- **Text passage**
-.-.-

Friday, November 6, 2015

The Beatles Black Album Meme — Part 1: 1970

A year or so ago, Ethan Hawke put out what he called "The Black Album" — his ultimate play list of Beatles solo music, combining the work of John Lennon, the Plastic Ono Band, Paul McCartney, Wings, George Harrison and Ringo Starr into a three-disc set — which I first read about on one of my everyday go-to blogs, Hey Dullblog.

Me being me, not only a huge movie and baseball fan, but also a Beatles fan, went to work on my own Black Album, too. But unlike Mr. Hawke, I didn't see it in terms of a fan in the present looking back on everything the solo Beatles ever did but as an exercise in alternate reality science fiction, which is to say John, Paul, George and Ringo would show up in the studio at the end of every calendar year between 1970 and 1975 and say "whatcha got?" and then they'd assemble a double album out of it in time for the Christmas rush.

Originally, I had figured I'd listen to the end product of this exercise in my own car, a 21+ year old Honda Civic so old it only has a cassette player. Thus, 90-minute tapes, 45-minutes to a side. But then I discovered the tape deck on my living room stereo is broken — no new tapes for me! — and I'll be damned if I'm going to pay to fix technology only a little less out of date than papyrus and a goose quill pen.


So now the exercise is for my little brother who is coming down for Thanksgiving dinner and needs some Beatles solo stuff to go with his Beatles mono box set. He has a cd player in his car so, viola, 80-minute cd's.

My self-imposed rules:

(1) Each 80-minute cd has to be divided into four "sides," if only in my head, as if the Beatles were putting this out back in the day on vinyl.

(2) At the end of the exercise (five cd's total), the number of Lennon songs have to equal the number of McCartney songs, and Harrison has to contribute at least 50% as much as either of the other two, e.g., if there are 20 John songs, there have to be 20 Paul songs and at least 10 George songs. That's total, not per cd.

(3) At least one Ringo song per cd.

(4) Nobody gets three songs in a row anywhere, John or Paul can have as many as two songs in a row, George and Ringo never get two in a row. Pretty much a holdover from the real Beatle records.

(5) As much as possible, I try to avoid what Hey Dullblog guru Michael Gerber calls "sonic whiplash," the sort of juxtaposition that would make anyone listening to the radio change the station — for example, the Sex Pistols "Anarchy in the UK" followed by a Michael Bolton record. This gets particularly tough right in the middle when I'm trying to fit McCartney's lush and sweetly sentimental "My Love" on a cd with Lennon's Some Time in New York City radical leftist agitprop.

(6) All songs are commercially available — no bootlegs — so you can play along at home.

(7) Anything else? Probably. My universe if filled with a complex set of rules (no pewter forks, as few left turns as possible, etc.), too many to mention here. I'll comment as I go along.


The Beatles Solo: 1970
SIDE ONE
Instant Karma! (We All Shine On) – John (3:23) (Written and recorded in one day, and released the following week, this was the first solo Beatle single to sell a million copies.)

Another Day – Paul (3:43) (Recorded in 1970, released in 1971, McCartney's first solo single, about a sad, lonely woman and a series of one-night stands, works better on this cd, I think. Fits the overall indigo mood of the collection.)

-.-.-

- **Given information**
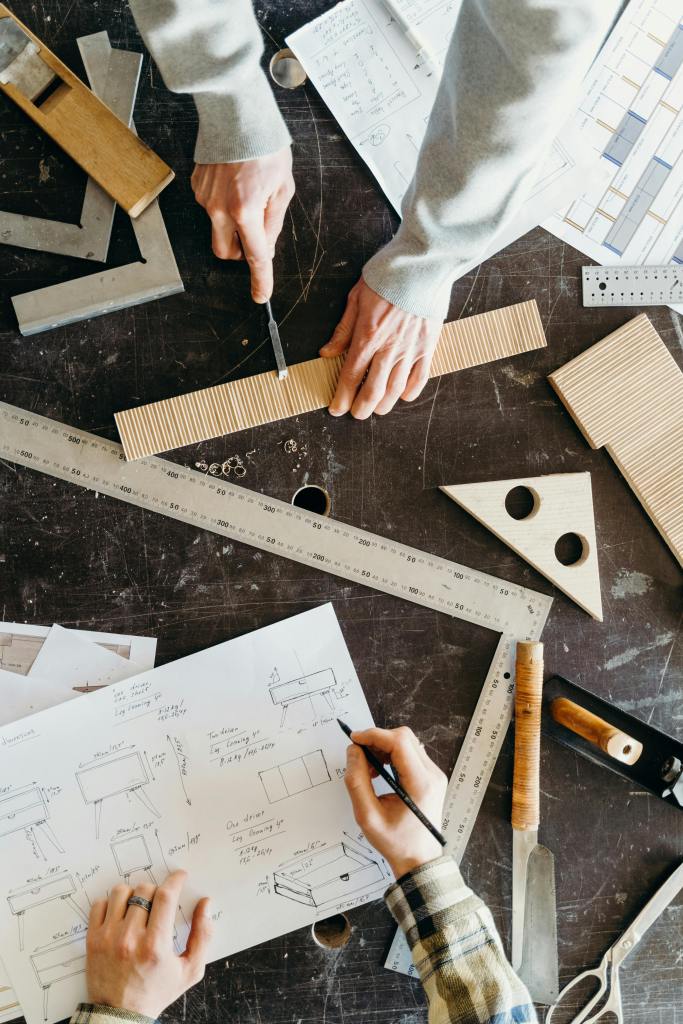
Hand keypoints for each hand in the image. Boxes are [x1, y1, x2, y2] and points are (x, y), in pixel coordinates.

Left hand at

-.-.-

- **Work to complete**
a) Repeat the part of the Beatles Black Album post that opens with the words containing "Originally, I had" and closes with "day on vinyl.".
b) Summarize the Beatles Black Album post in two sentences.

- **Solution list**
a)
Originally, I had figured I'd listen to the end product of this exercise in my own car, a 21+ year old Honda Civic so old it only has a cassette player. Thus, 90-minute tapes, 45-minutes to a side. But then I discovered the tape deck on my living room stereo is broken — no new tapes for me! — and I'll be damned if I'm going to pay to fix technology only a little less out of date than papyrus and a goose quill pen.


So now the exercise is for my little brother who is coming down for Thanksgiving dinner and needs some Beatles solo stuff to go with his Beatles mono box set. He has a cd player in his car so, viola, 80-minute cd's.

My self-imposed rules:

(1) Each 80-minute cd has to be divided into four "sides," if only in my head, as if the Beatles were putting this out back in the day on vinyl.

b) Inspired by Ethan Hawke's "Black Album" playlist of Beatles solo music, the writer imagines the four Beatles assembling a double album at the end of every year from 1970 to 1975, to be put on 80-minute CDs for a little brother at Thanksgiving because the living room tape deck is broken. The writer sets rules such as four "sides" per CD, equal numbers of Lennon and McCartney songs, at least one Ringo song per CD, no bootlegs and avoiding "sonic whiplash," then starts the 1970 set with "Instant Karma! (We All Shine On)" and "Another Day."